Template Walkthrough: A Strong Brief for a $25K–$50K Redesign
Here is what a strong brief looks like in practice for a mid-range store redesign.
- Company: Established DTC fashion brand, 3 years on Shopify, $150K per month revenue
- Project: Full store redesign with custom theme development
- Goals: Increase mobile conversion by 20%, improve brand storytelling, add lookbook functionality
- Design: Luxury and minimal — references Reiss, COS, Aritzia
- Tech: Klaviyo integration, Judge.me reviews, 1,200 products, multi-currency (USD, EUR, GBP)
- Timeline: Launch before September, somewhat flexible
- Budget: $25,000 to $50,000
Notice how specific this is. An agency reading this brief can immediately estimate scope, assign the right team, and produce an accurate quote.
Create Your Brief in 5 Minutes
You do not have to start from scratch. Our free Brief Generator walks you through all 7 sections with guided prompts, then produces a professional PDF you can download and send to any agency.
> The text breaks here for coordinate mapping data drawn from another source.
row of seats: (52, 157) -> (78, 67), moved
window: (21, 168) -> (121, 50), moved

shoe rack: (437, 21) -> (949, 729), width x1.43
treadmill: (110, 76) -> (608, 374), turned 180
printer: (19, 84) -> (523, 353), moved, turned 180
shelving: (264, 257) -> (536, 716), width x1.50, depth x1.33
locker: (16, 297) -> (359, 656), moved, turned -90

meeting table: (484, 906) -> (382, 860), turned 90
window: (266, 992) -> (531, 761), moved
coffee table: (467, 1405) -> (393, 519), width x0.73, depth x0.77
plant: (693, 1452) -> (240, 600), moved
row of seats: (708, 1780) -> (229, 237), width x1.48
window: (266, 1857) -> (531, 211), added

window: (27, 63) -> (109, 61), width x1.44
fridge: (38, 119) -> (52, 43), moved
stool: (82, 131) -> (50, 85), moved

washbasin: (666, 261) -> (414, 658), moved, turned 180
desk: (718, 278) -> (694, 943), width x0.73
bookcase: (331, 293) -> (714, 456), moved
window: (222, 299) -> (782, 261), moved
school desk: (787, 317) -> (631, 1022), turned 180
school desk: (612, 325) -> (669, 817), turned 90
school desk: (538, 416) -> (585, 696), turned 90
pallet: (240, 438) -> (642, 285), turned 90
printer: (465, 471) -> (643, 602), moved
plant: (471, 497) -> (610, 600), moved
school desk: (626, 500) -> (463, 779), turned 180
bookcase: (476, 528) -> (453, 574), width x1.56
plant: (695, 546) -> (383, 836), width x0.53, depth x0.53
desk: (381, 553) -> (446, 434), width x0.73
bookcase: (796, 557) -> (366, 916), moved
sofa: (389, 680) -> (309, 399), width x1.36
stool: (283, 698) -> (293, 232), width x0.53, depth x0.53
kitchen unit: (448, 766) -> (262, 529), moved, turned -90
Ready to create your brief?
Use the Free Brief GeneratorFrequently Asked Questions
- How long should a Shopify agency brief be?
- A good brief is typically 2 to 4 pages. It should be detailed enough for an agency to quote accurately but concise enough to read in 10 minutes. Our Brief Generator produces a well-structured PDF that hits this sweet spot.
- Should I include my budget in the brief?
- Yes. Including a budget range (not an exact figure) helps agencies scope appropriately and tells them whether the project is a fit. If your budget is flexible, say so.
- How many agencies should I send my brief to?
- We recommend 3 to 5 agencies. Fewer than 3 limits your options; more than 5 becomes difficult to manage and evaluate fairly.
- What if I do not know my technical requirements?
- List the tools you currently use and the problems you want solved. A good agency will recommend the right technical approach during their proposal.